TASK BRIEF: The reply should hold only the lines from the one with "Bugs in new UI, owner: MM -> PM" to the one with "#2747: none -> present", both ends kept, exactly as they appear below, without any pictures.
### DATA TO PROCESS ###
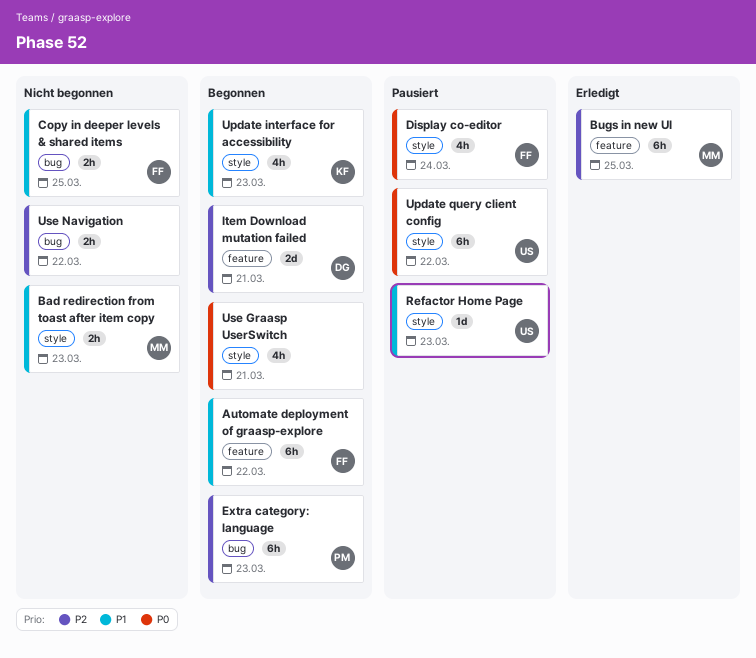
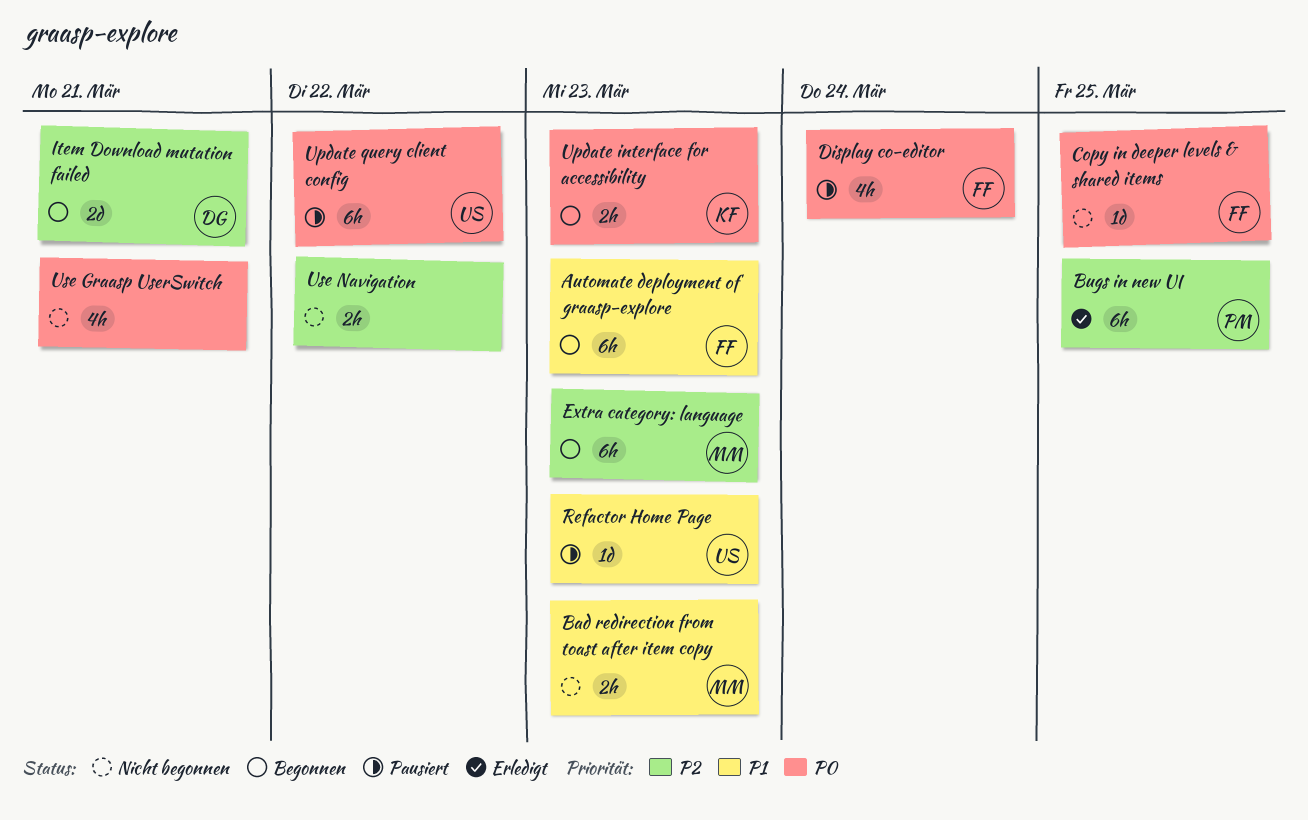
Automate deployment of graasp-explore, due: Mar 22 -> Mar 23
Bugs in new UI, owner: MM -> PM
Copy in deeper levels & shared items, priority: P1 -> P0
Copy in deeper levels & shared items, estimate: 2h -> 1d
Extra category: language, owner: PM -> MM
Update interface for accessibility, priority: P1 -> P0
Update interface for accessibility, estimate: 4h -> 2h
Use Graasp UserSwitch, status: Begonnen -> Nicht begonnen

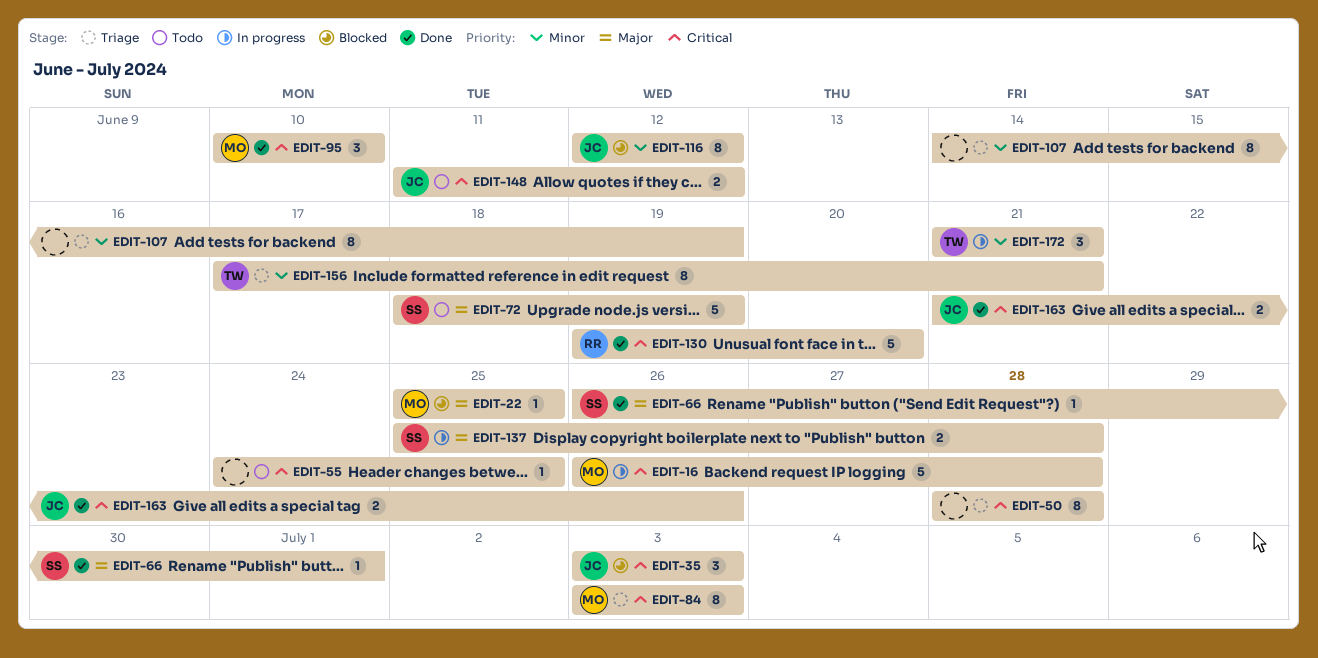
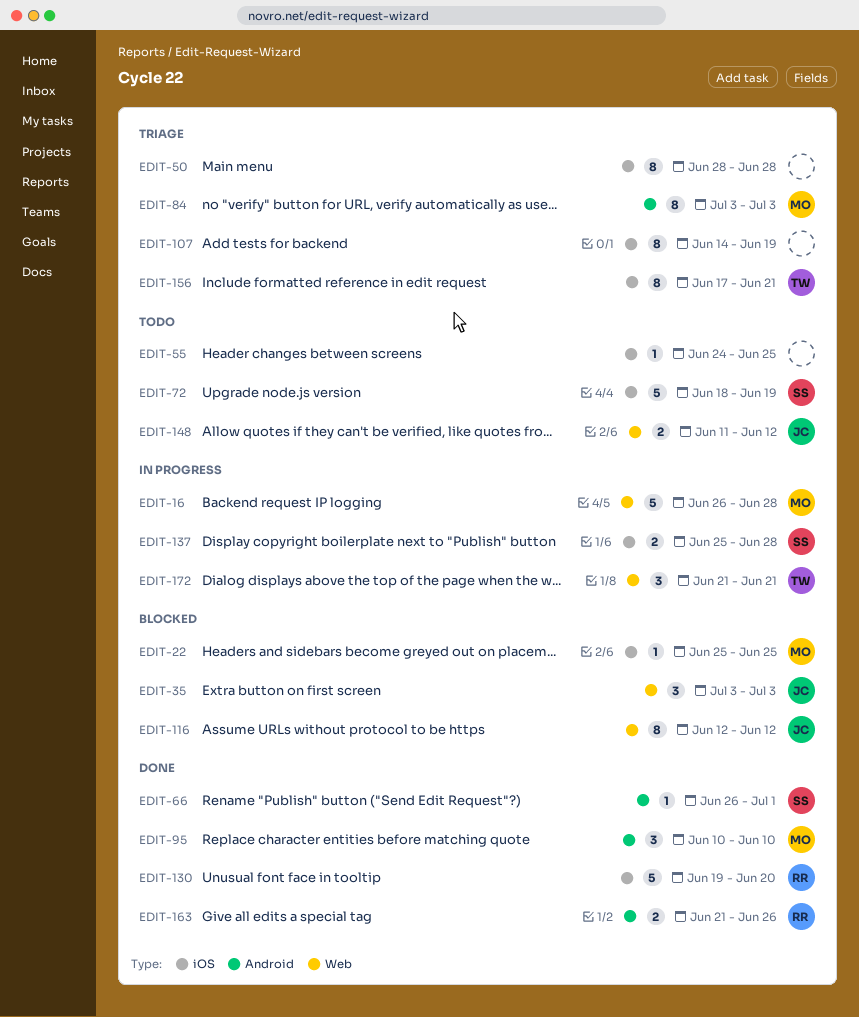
EDIT-163, owner: JC -> RR

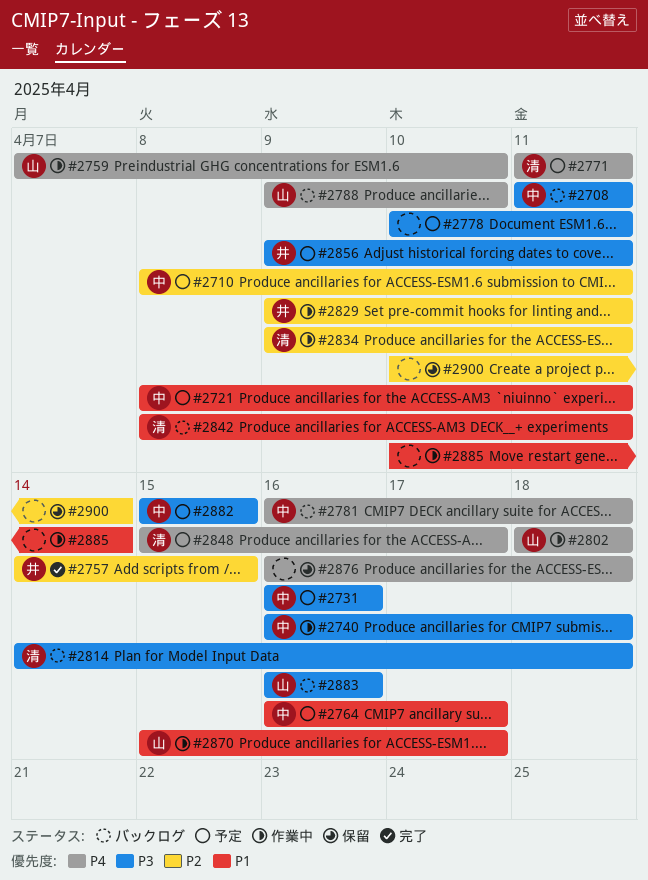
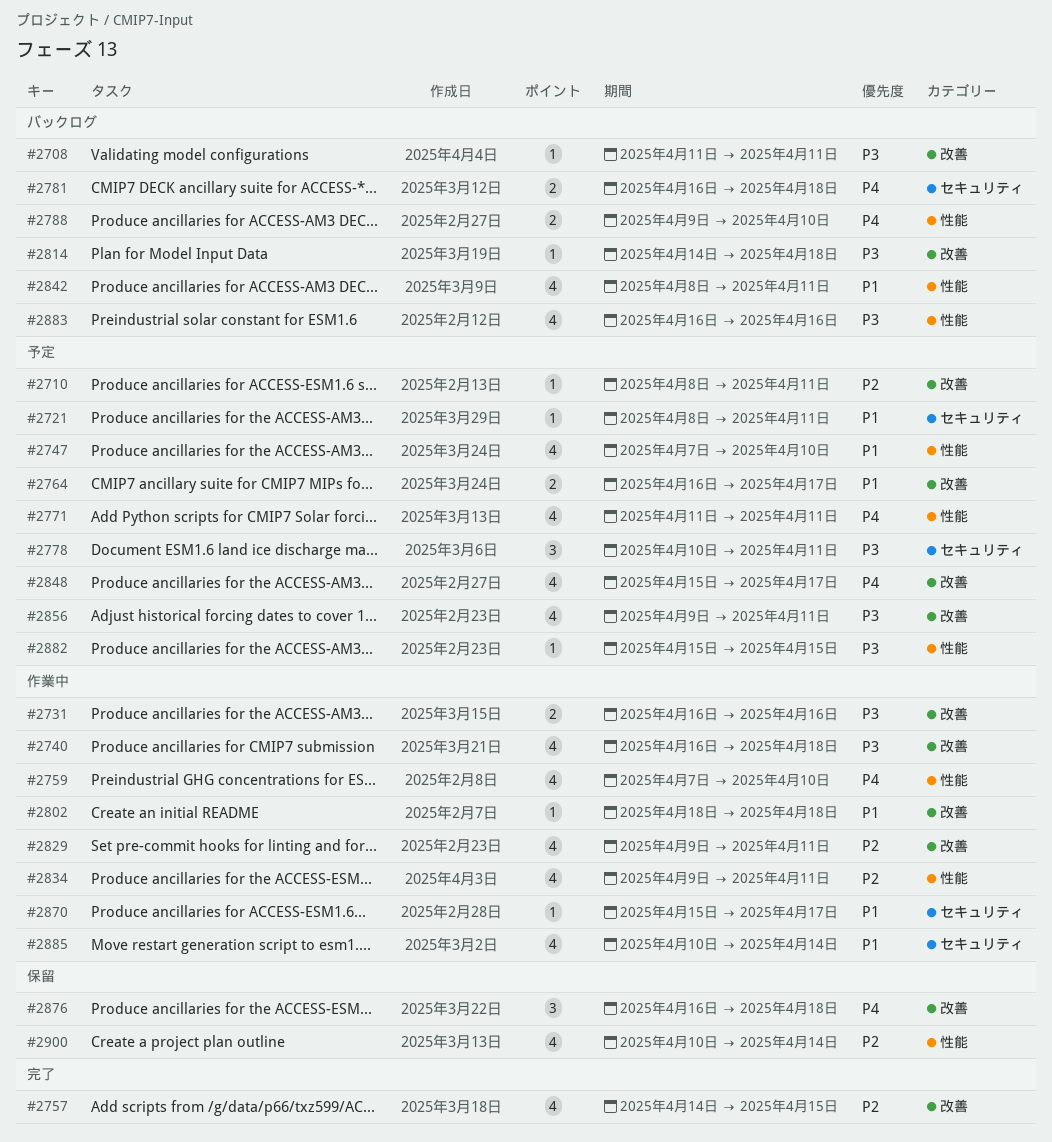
#2731, status: 予定 -> 作業中
#2747: none -> present
#2802, priority: P4 -> P1

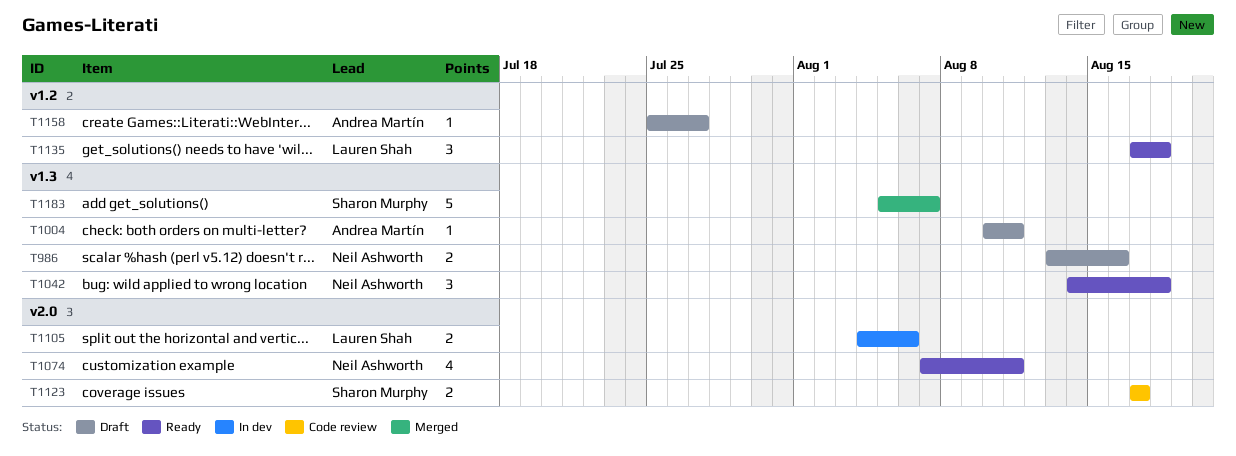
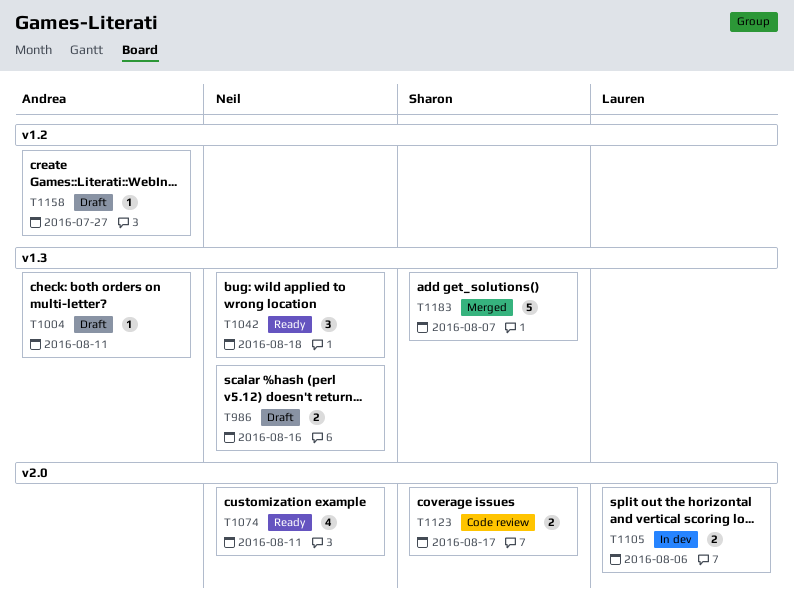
T1135: present -> none

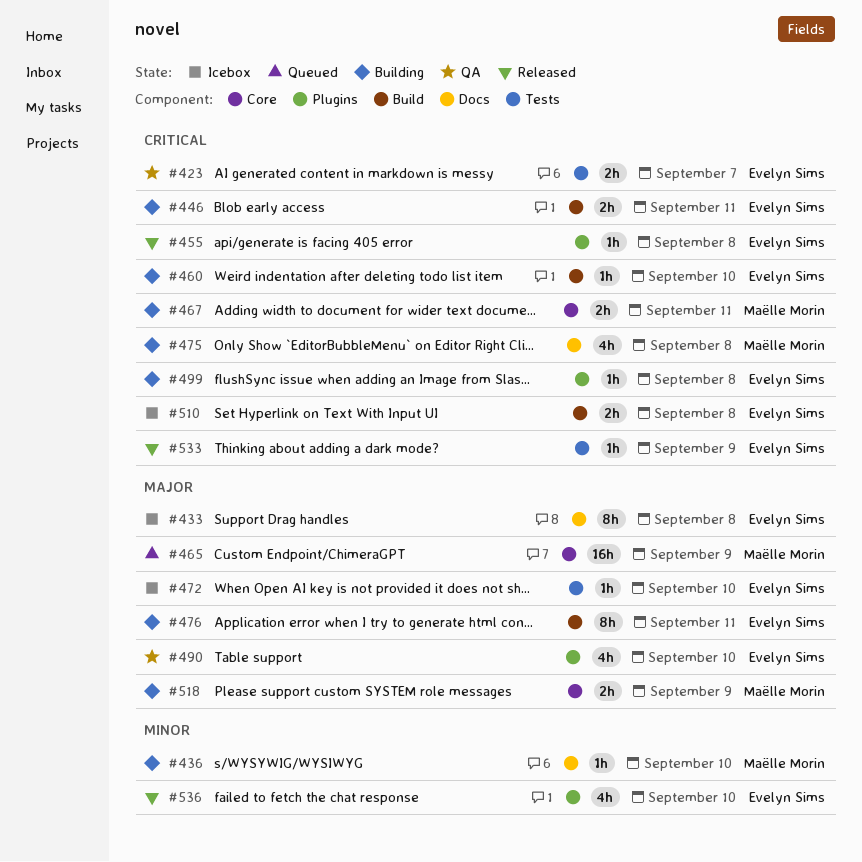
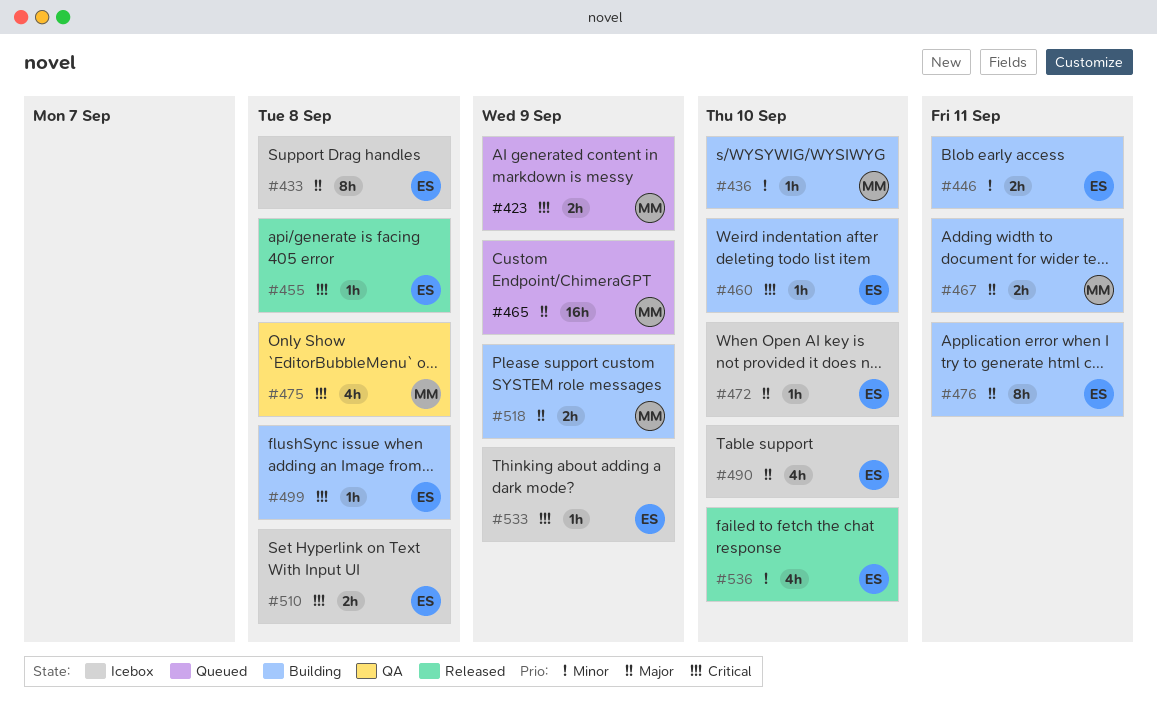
#423, status: QA -> Queued
#423, owner: Evelyn Sims -> Maëlle Morin
#423, due: Sep 7 -> Sep 9
#446, priority: Critical -> Minor
#467, priority: Critical -> Major
#475, status: Building -> QA
#490, status: QA -> Icebox
#533, status: Released -> Icebox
###
RESULT OF THIS TASK:
Bugs in new UI, owner: MM -> PM
Copy in deeper levels & shared items, priority: P1 -> P0
Copy in deeper levels & shared items, estimate: 2h -> 1d
Extra category: language, owner: PM -> MM
Update interface for accessibility, priority: P1 -> P0
Update interface for accessibility, estimate: 4h -> 2h
Use Graasp UserSwitch, status: Begonnen -> Nicht begonnen

EDIT-163, owner: JC -> RR

#2731, status: 予定 -> 作業中
#2747: none -> present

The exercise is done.